Would you transcribe each entry precisely as it stands, setting aside any images?

◇ ◇ ◇ ◇ ◇ ◇ ◇

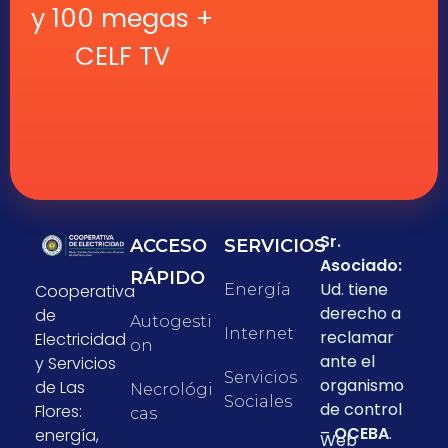
y 100 megas +
CELF TV
Sr.
ACCESO
SERVICIOS
Asociado:
RÁPIDO
Ud. tiene
Cooperativa
Energía
derecho a
de
Autogesti
Internet
reclamar
Electricidad
On
ante el
y Servicios
Servicios
organismo
de Las
Necrológi
Sociales
de control
Flores:
Cas
–
OCEBA
.
energía,
Web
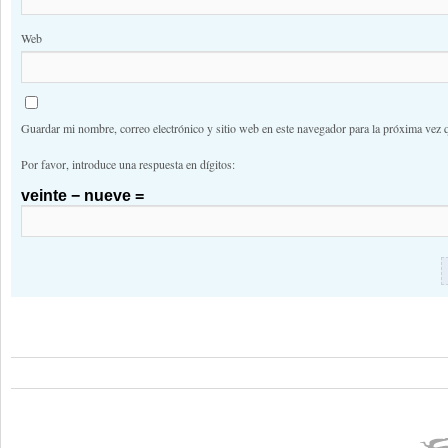
Web
Guardar mi nombre, correo electrónico y sitio web en este navegador para la próxima vez 
Por favor, introduce una respuesta en dígitos:
veinte − nueve =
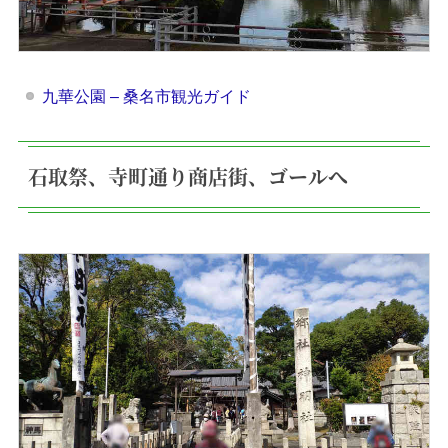
九華公園 – 桑名市観光ガイド
石取祭、寺町通り商店街、ゴールへ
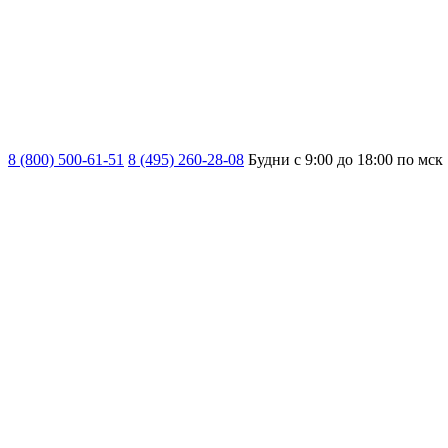
8 (800) 500-61-51
8 (495) 260-28-08
Будни с 9:00 до 18:00 по мск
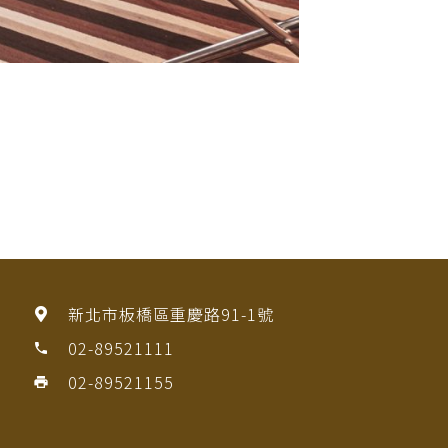
新北市板橋區重慶路91-1號
02-89521111
phone
02-89521155
print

◇ ◇ ◇ ◇ ◇ ◇ ◇

• Solution below
y 100 megas +
CELF TV
Sr.
ACCESO
SERVICIOS
Asociado:
RÁPIDO
Ud. tiene
Cooperativa
Energía
derecho a
de
Autogesti
Internet
reclamar
Electricidad
On
ante el
y Servicios
Servicios
organismo
de Las
Necrológi
Sociales
de control
Flores:
Cas
–
OCEBA
.
energía,
Web
Web
Guardar mi nombre, correo electrónico y sitio web en este navegador para la próxima vez 
Por favor, introduce una respuesta en dígitos:
veinte − nueve =
九華公園 – 桑名市観光ガイド
石取祭、寺町通り商店街、ゴールへ
8 (800) 500-61-51
8 (495) 260-28-08
Будни с 9:00 до 18:00 по мск
新北市板橋區重慶路91-1號
02-89521111
phone
02-89521155
print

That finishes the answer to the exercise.